Special Assistance Plan Schools
In recent conversations on racial harmony in Singapore, the Special Assistance Plan (SAP) has repeatedly come up as an example of racial inequality in our education system.
Dominant narratives in the media today tend to cast the SAP as examples of ‘Chinese privilege’, ‘Chinese elitism’ or even ‘Singapore’s own bumiputera policy’ while overlooking the precise reasons for their founding.
More nuanced discussions tend to include some mention of the historical reasons, but often fail to consider the underlying considerations or the presence of real alternatives. While engaging in civil discourse is important, especially for our young people, we should not allow narratives that do not reflect the full picture to take center-stage in the conversation. Let us take a look back at the history of the SAP, to understand how it came about and why it still exists today, and how its intention is not to provide benefits to any one particular race.
The History of the SAP
In the 1960s to 1970s, as English gained greater importance as the lingua franca in Singapore, parents began to send students to English-stream schools instead of vernacular schools. This led to the closing of many vernacular schools, and the proposed merger of Chinese-medium Nanyang University and English-medium University of Singapore, which was completed in 1980.
This decline led to the concern over preserving the best Chinese-medium schools in Singapore, especially those with rich histories dating from the early 1900s. Then-Prime Minister Lee Kuan Yew believed in the value of preserving these schools, because he believed the traditional Chinese values taught through the Chinese language would help strengthen Singapore society. Therefore, the SAP was implemented in 1978, to develop nine Chinese-medium secondary schools into bilingual institutions with comparable standards of English to other schools.
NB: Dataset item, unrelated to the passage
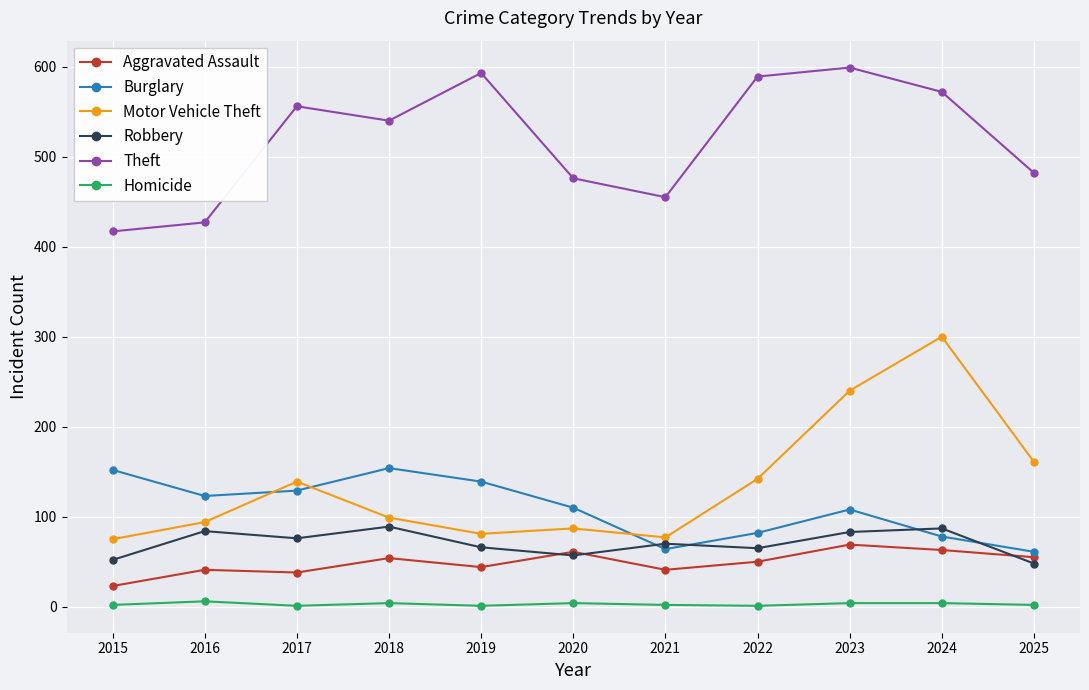

In Theft, how many points are higher than both neighbors (excluding endpoints)?

3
In the next 15 years, as most of the Chinese-medium primary schools closed down due to declining enrolment, MOE extended the SAP to 10 primary schools, followed by another five later on.
The excellent performance of the first batch of SAP school students in the O-level examinations contributed to a significant increase in the number of applications for SAP schools. Thanks to the SAP, schools like Nanyang Girls’ High School and Hwa Chong Institution, which were involved in historical moments during World War II when they were used by allied defenders, were preserved.
Along with the SAP, the government also introduced the Speak Mandarin Campaign from 1979, to encourage Chinese in Singapore to learn and speak Mandarin instead of their dialects. The standardisation of Chinese as the vernacular was intended to reduce the language barriers between the different dialect-speaking Chinese groups, and facilitate communication with Mainland Chinese. However, forcing these dialect-speaking Chinese to learn Mandarin in schools along with English essentially made them learn two second languages. This “sacrifice” of Chinese dialects in schools, accompanied by the elimination of dialect programmes from local media, led to the near-elimination of dialect-speaking ability within one generation. This loss of our cultural-linguistic heritage is a key example of the trade-offs our founding fathers had to make to secure our economic future.
(Image: National Archives of Singapore)
In 2005, with the strengthening of the Chinese economy, the Bicultural Studies Programme (BSP) was established in three SAP schools to develop among students a strong understanding of China’s history, culture and contemporary developments, in addition to a good command of the Chinese language. In 2007, a review taskforce chaired by the then-Minister of State Gan Kim Yong encouraged SAP schools to develop their own flagship programmes related to the learning of the Chinese language, culture and traditions. This led to the introduction of examinable and non-examinable subjects in the different SAP schools centred on Chinese.
Discussion – Is the SAP still useful today?
These policies were originally meant “to preserve traditional Chinese values and nurture bilingualism”, to facilitate business with China and allow Singapore to benefit from China’s economic rise. While this is important in the context of a fast-growing China, which is Singapore’s largest trading partner, Malay and Tamil learning should be enhanced as well, with Indonesia, Malaysia, and India also offering tremendous opportunities. Former Education Minister Ong Ye Kung said in 2019 that many young Singaporeans are less conscious of their ethnic identity, and there are more specialised programmes to promote Mother Tongue learning such as the Language Elective Programmes for Chinese, Malay, and Tamil.
If we choose to retain the SAP, the problem of racial segregation needs to be addressed. Since its inception in 1979, concerns have been raised about the lack of opportunities for students in SAP schools for interracial mixing. In response, some SAP schools have made Malay a compulsory subject for lower secondary students, while others introduced opportunities for students to broaden their social interactions through community-based activities or exchanges with cultural groups and other schools. Although these measures were deemed sufficient in 1990, it is worth re-examining them in light of the recent anecdotal reports of students experiencing casual or outright racism at the hands of those from SAP schools.
In our small multilingual society which open to the world, it is inevitable that society gravitates towards a common language, in this case the international lingua franca of English. To preserve our economic advantage in doing business with China and the cultural-linguistic heritage of each race-community, however, we need to find a balance between emphasising the learning of Mother Tongue languages, showing fairness and equality to all races, and preserving the high level of English we have. We should also work to dispel myths of systemic racial discrimination, to preserve the racial harmony we enjoy.